* [Aim of the exercise]
Exactly transcribe the line that holds "s’agit d’évaluer votre" and every remaining line of the records, up to and including the final one, with nothing else.

* [Extracted entries]
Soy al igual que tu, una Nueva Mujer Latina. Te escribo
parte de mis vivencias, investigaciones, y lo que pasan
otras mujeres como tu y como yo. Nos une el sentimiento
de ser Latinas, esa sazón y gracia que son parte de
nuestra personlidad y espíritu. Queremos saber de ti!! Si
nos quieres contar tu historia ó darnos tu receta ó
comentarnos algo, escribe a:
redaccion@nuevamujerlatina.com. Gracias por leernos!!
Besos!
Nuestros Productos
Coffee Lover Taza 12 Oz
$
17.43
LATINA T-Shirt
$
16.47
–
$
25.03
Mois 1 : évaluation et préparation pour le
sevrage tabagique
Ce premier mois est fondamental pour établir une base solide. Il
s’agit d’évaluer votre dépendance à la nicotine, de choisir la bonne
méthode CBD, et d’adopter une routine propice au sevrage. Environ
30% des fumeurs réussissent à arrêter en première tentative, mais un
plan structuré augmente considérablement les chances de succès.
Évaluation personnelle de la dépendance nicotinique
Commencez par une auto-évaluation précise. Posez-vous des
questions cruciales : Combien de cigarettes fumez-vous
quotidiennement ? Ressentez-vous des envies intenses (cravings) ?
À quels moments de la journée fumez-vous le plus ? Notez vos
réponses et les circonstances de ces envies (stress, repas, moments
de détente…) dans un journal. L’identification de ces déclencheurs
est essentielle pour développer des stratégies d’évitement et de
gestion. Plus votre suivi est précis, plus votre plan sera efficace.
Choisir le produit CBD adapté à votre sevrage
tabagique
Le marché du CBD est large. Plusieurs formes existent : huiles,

* [Task result]
s’agit d’évaluer votre dépendance à la nicotine, de choisir la bonne
méthode CBD, et d’adopter une routine propice au sevrage. Environ
30% des fumeurs réussissent à arrêter en première tentative, mais un
plan structuré augmente considérablement les chances de succès.
Évaluation personnelle de la dépendance nicotinique
Commencez par une auto-évaluation précise. Posez-vous des
questions cruciales : Combien de cigarettes fumez-vous
quotidiennement ? Ressentez-vous des envies intenses (cravings) ?
À quels moments de la journée fumez-vous le plus ? Notez vos
réponses et les circonstances de ces envies (stress, repas, moments
de détente…) dans un journal. L’identification de ces déclencheurs
est essentielle pour développer des stratégies d’évitement et de
gestion. Plus votre suivi est précis, plus votre plan sera efficace.
Choisir le produit CBD adapté à votre sevrage
tabagique
Le marché du CBD est large. Plusieurs formes existent : huiles,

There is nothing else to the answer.